The Commoner
John Burnham Schwartz gives us an imaginative tour de force inspired by the dramatic real-life stories of the reigning empress and crown princess of Japan.
The novel’s narrator is Haruko, Empress of Japan. In 1959, at the age of twenty-four, she marries the Crown Prince, becoming the first non-aristocratic woman to enter the longest-running, most hermetically sealed-off, and mysterious monarchy in the world. Met with cruelty and suspicion by the Empress and her minions, controlled at every turn, Haruko suffers a nervous breakdown and loses her voice. Yet she recovers and perseveres, holding tight to the self that the imperial bureaucrats would see crushed. When thirty years later—now Empress herself—she plays a crucial role in persuading another young woman—Keiko, a brilliant foreign servant who dreams of having a career—to accept the marriage proposal of Haruko’s son, the Crown Prince, the consequences are tragic and dramatic.

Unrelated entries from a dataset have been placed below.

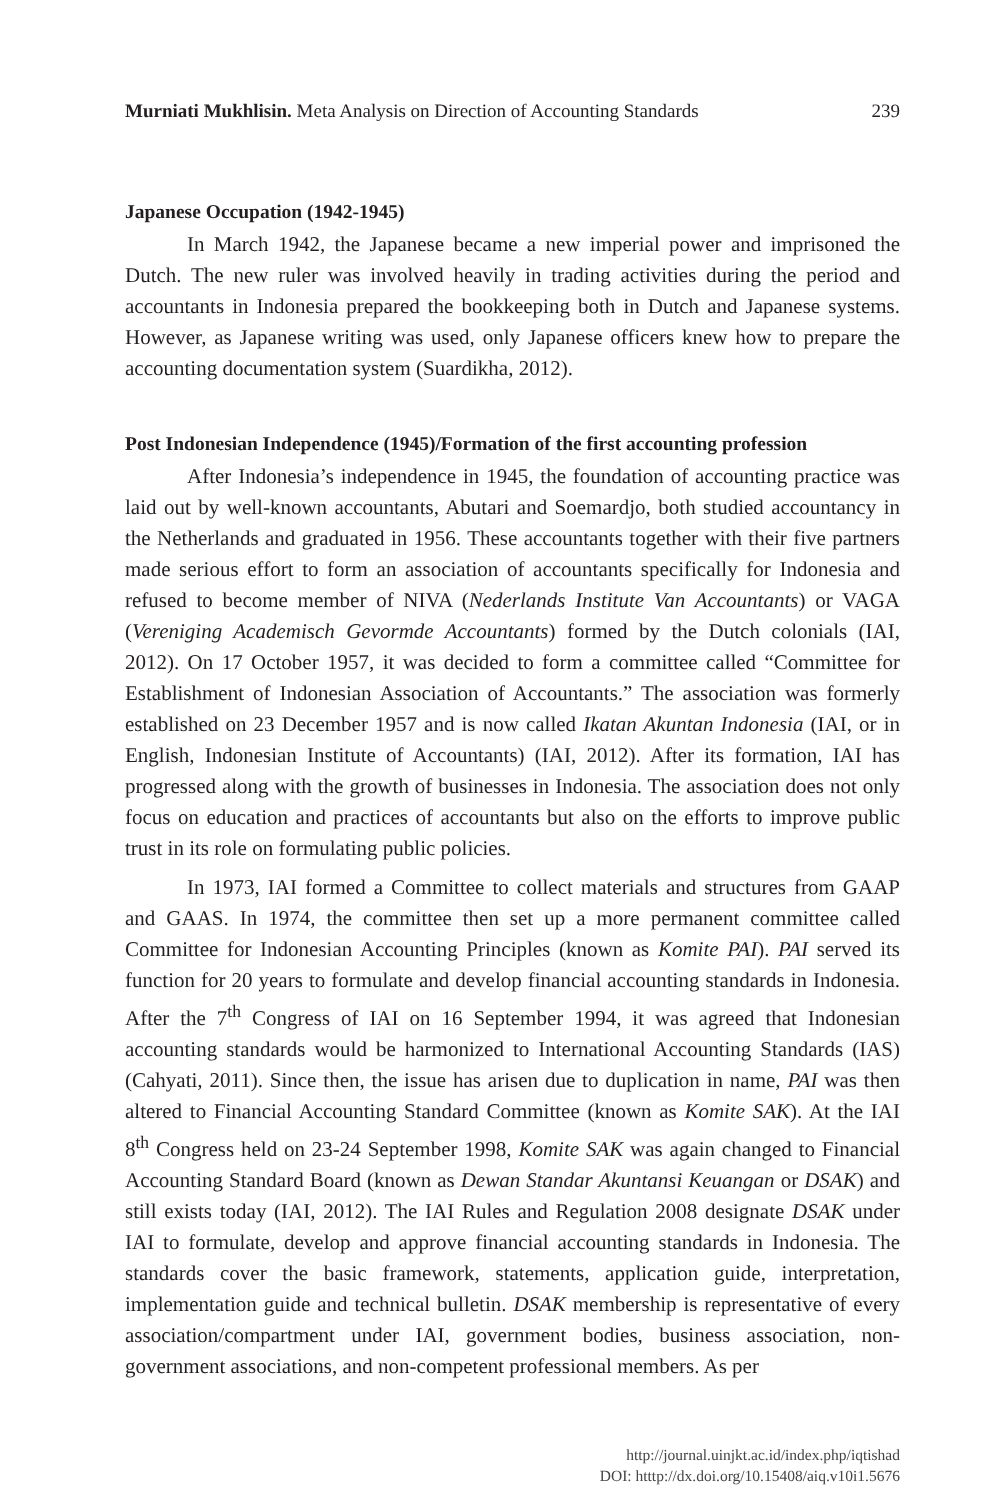Murniati Mukhlisin. Meta Analysis on Direction of Accounting Standards 239
Japanese Occupation (1942-1945)
In March 1942, the Japanese became a new imperial power and imprisoned the Dutch. The new ruler was involved heavily in trading activities during the period and accountants in Indonesia prepared the bookkeeping both in Dutch and Japanese systems. However, as Japanese writing was used, only Japanese officers knew how to prepare the accounting documentation system (Suardikha, 2012).
Post Indonesian Independence (1945)/Formation of the first accounting profession
After Indonesia’s independence in 1945, the foundation of accounting practice was laid out by well-known accountants, Abutari and Soemardjo, both studied accountancy in the Netherlands and graduated in 1956. These accountants together with their five partners made serious effort to form an association of accountants specifically for Indonesia and refused to become member of NIVA (Nederlands Institute Van Accountants) or VAGA (Vereniging Academisch Gevormde Accountants) formed by the Dutch colonials (IAI, 2012). On 17 October 1957, it was decided to form a committee called “Committee for Establishment of Indonesian Association of Accountants.” The association was formerly established on 23 December 1957 and is now called Ikatan Akuntan Indonesia (IAI, or in English, Indonesian Institute of Accountants) (IAI, 2012). After its formation, IAI has progressed along with the growth of businesses in Indonesia. The association does not only focus on education and practices of accountants but also on the efforts to improve public trust in its role on formulating public policies.
In 1973, IAI formed a Committee to collect materials and structures from GAAP and GAAS. In 1974, the committee then set up a more permanent committee called Committee for Indonesian Accounting Principles (known as Komite PAI). PAI served its function for 20 years to formulate and develop financial accounting standards in Indonesia. After the 7<sup>th</sup> Congress of IAI on 16 September 1994, it was agreed that Indonesian accounting standards would be harmonized to International Accounting Standards (IAS) (Cahyati, 2011). Since then, the issue has arisen due to duplication in name, PAI was then altered to Financial Accounting Standard Committee (known as Komite SAK). At the IAI 8<sup>th</sup> Congress held on 23-24 September 1998, Komite SAK was again changed to Financial Accounting Standard Board (known as Dewan Standar Akuntansi Keuangan or DSAK) and still exists today (IAI, 2012). The IAI Rules and Regulation 2008 designate DSAK under IAI to formulate, develop and approve financial accounting standards in Indonesia. The standards cover the basic framework, statements, application guide, interpretation, implementation guide and technical bulletin. DSAK membership is representative of every association/compartment under IAI, government bodies, business association, non-government associations, and non-competent professional members. As per
http://journal.uinjkt.ac.id/index.php/iqtishad
DOI: htttp://dx.doi.org/10.15408/aiq.v10i1.5676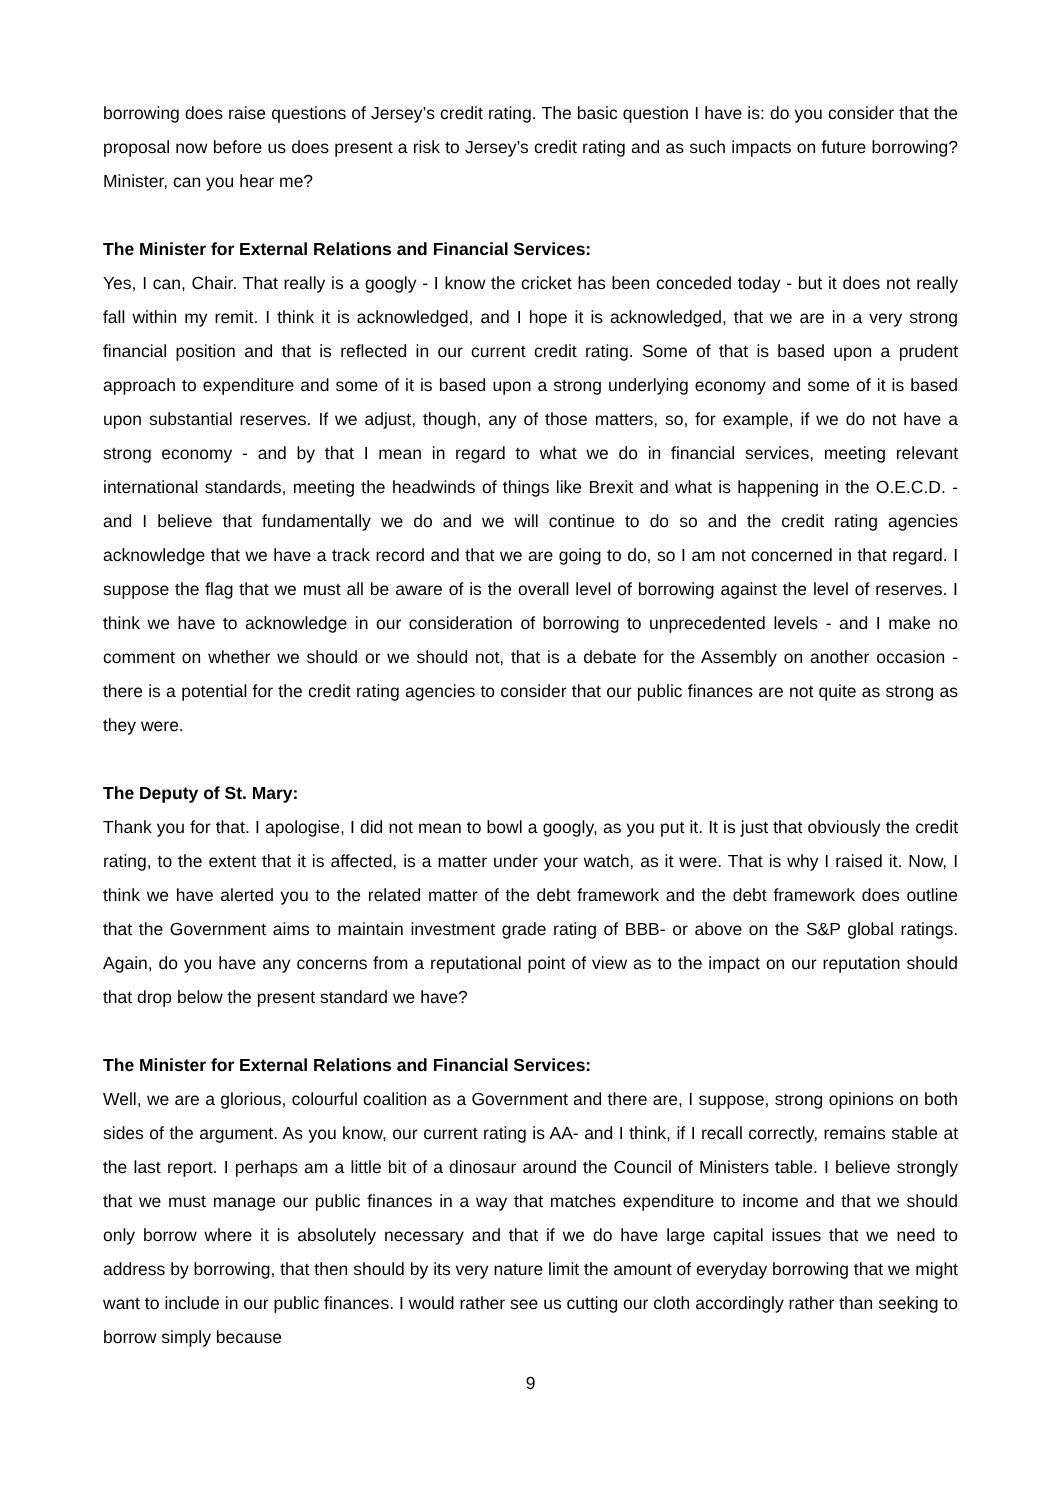borrowing does raise questions of Jersey’s credit rating. The basic question I have is: do you consider that the proposal now before us does present a risk to Jersey’s credit rating and as such impacts on future borrowing? Minister, can you hear me?
The Minister for External Relations and Financial Services:
Yes, I can, Chair. That really is a googly - I know the cricket has been conceded today - but it does not really fall within my remit. I think it is acknowledged, and I hope it is acknowledged, that we are in a very strong financial position and that is reflected in our current credit rating. Some of that is based upon a prudent approach to expenditure and some of it is based upon a strong underlying economy and some of it is based upon substantial reserves. If we adjust, though, any of those matters, so, for example, if we do not have a strong economy - and by that I mean in regard to what we do in financial services, meeting relevant international standards, meeting the headwinds of things like Brexit and what is happening in the O.E.C.D. - and I believe that fundamentally we do and we will continue to do so and the credit rating agencies acknowledge that we have a track record and that we are going to do, so I am not concerned in that regard. I suppose the flag that we must all be aware of is the overall level of borrowing against the level of reserves. I think we have to acknowledge in our consideration of borrowing to unprecedented levels - and I make no comment on whether we should or we should not, that is a debate for the Assembly on another occasion - there is a potential for the credit rating agencies to consider that our public finances are not quite as strong as they were.
The Deputy of St. Mary:
Thank you for that. I apologise, I did not mean to bowl a googly, as you put it. It is just that obviously the credit rating, to the extent that it is affected, is a matter under your watch, as it were. That is why I raised it. Now, I think we have alerted you to the related matter of the debt framework and the debt framework does outline that the Government aims to maintain investment grade rating of BBB- or above on the S&P global ratings. Again, do you have any concerns from a reputational point of view as to the impact on our reputation should that drop below the present standard we have?
The Minister for External Relations and Financial Services:
Well, we are a glorious, colourful coalition as a Government and there are, I suppose, strong opinions on both sides of the argument. As you know, our current rating is AA- and I think, if I recall correctly, remains stable at the last report. I perhaps am a little bit of a dinosaur around the Council of Ministers table. I believe strongly that we must manage our public finances in a way that matches expenditure to income and that we should only borrow where it is absolutely necessary and that if we do have large capital issues that we need to address by borrowing, that then should by its very nature limit the amount of everyday borrowing that we might want to include in our public finances. I would rather see us cutting our cloth accordingly rather than seeking to borrow simply because
9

Meticulously researched and brilliantly imagined, The Commoner is the mesmerizing, moving, and surprising story of a brutally rarified and controlled existence at once hidden and exposed, and of a complex relationship between two isolated women who, despite being visible to all, are truly understood only by each other. With the unerring skill of a master storyteller, John Burnham Schwartz has written his finest novel yet.